Texte choisi:
--
Voici les Dix Commandements ou Règles du Dieu de l’Argent : 1. L’argent contrôle tout. 2. L’argent façonne l’avenir. 3. L’argent achète tout (les gens, le Dieu d’Israël, la terre, la nourriture, le pétrole, l’éducation). 4. L’argent n’est pas la racine du mal. 5. L’argent ne fait pas que le monde tourne mal. 6. L’homme fait l’argent, l’argent ne fait pas l’homme. 7. L’homme possède l’argent, l’argent ne possède pas l’homme. 8. Pas d’argent, pas d’amour. 9. Pas d’argent, pas de justice. 10. Pas d’argent, pas d’amis. (Que chacun enrichisse les commandements ou les règles du Dieu de l’Argent).
Chers frères et sœurs Noirs/Africains, savez-vous qu’une personne sage a honte de ses erreurs, mais non de les corriger ?? Il vaut mieux corriger vos fautes avant qu’il ne soit trop tard pour avoir exploiter et maltraiter les Noirs/Africains. Si nous les observons attentivement, nous constatons que le bonheur de l’humanité ne réside pas dans le maintien de sa liberté, mais dans sa capacité à s’intégrer – d’abord aux échelons inférieurs d’une hiérarchie rigoureusement organisée. Par ailleurs, lorsque nous nous concentrons sur la découverte de notre véritable nature, et non sur ce que nous voulons être ou ce que nous pensons devoir être, nous nous engageons sur un chemin sacré de transformation vers notre pouvoir (incarné, inné et authentique).
--
(Données recueillies)
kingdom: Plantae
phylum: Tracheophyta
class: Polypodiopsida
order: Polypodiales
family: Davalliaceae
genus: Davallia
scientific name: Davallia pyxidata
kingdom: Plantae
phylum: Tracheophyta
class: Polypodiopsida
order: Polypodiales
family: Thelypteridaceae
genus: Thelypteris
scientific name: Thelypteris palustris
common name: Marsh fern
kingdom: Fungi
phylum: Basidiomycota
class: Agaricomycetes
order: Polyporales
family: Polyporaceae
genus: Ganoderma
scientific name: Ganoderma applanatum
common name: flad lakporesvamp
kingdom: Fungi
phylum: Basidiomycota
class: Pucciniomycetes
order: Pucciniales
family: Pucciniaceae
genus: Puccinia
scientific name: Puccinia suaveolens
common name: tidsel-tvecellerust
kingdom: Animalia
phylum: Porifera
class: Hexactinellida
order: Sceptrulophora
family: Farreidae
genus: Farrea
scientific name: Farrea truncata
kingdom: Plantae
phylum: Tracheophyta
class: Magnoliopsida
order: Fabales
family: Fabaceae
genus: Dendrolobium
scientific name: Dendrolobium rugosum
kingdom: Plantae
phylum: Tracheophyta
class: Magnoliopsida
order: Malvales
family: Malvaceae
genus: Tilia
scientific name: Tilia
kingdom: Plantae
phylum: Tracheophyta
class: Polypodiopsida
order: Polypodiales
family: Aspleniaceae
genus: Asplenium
--
Consignes de travail:
Prolongez le texte sur les commandements du Dieu de l'Argent en reprenant juste après sa dernière phrase.

Résultat produit:
Le salut est un carrefour où convergent de nombreux chemins. L’esclave est celui qui se laisse imposer la voie d’autrui et s’approprie les méthodes des autres. Il veut se fier à la bonne foi et aux opinions d’autrui. L’esclave se complaît à suivre les sentiers battus, car il croit que l’autre détient la vérité absolue, révélée une fois pour toutes. Il est préférable que chacun trouve son propre chemin, celui qui lui convient le mieux.
Chacun est libre de tracer son propre chemin selon les possibilités de son incarnation et de son évolution. L’essentiel est de rester concentré plutôt que de disperser son énergie. Certes, tous les chemins mènent à Rome, mais si nous commençons aujourd’hui à zigzaguer sur un chemin, l’abandonnant pour en prendre un autre, nous n’atteindrons jamais Rome dans ces conditions.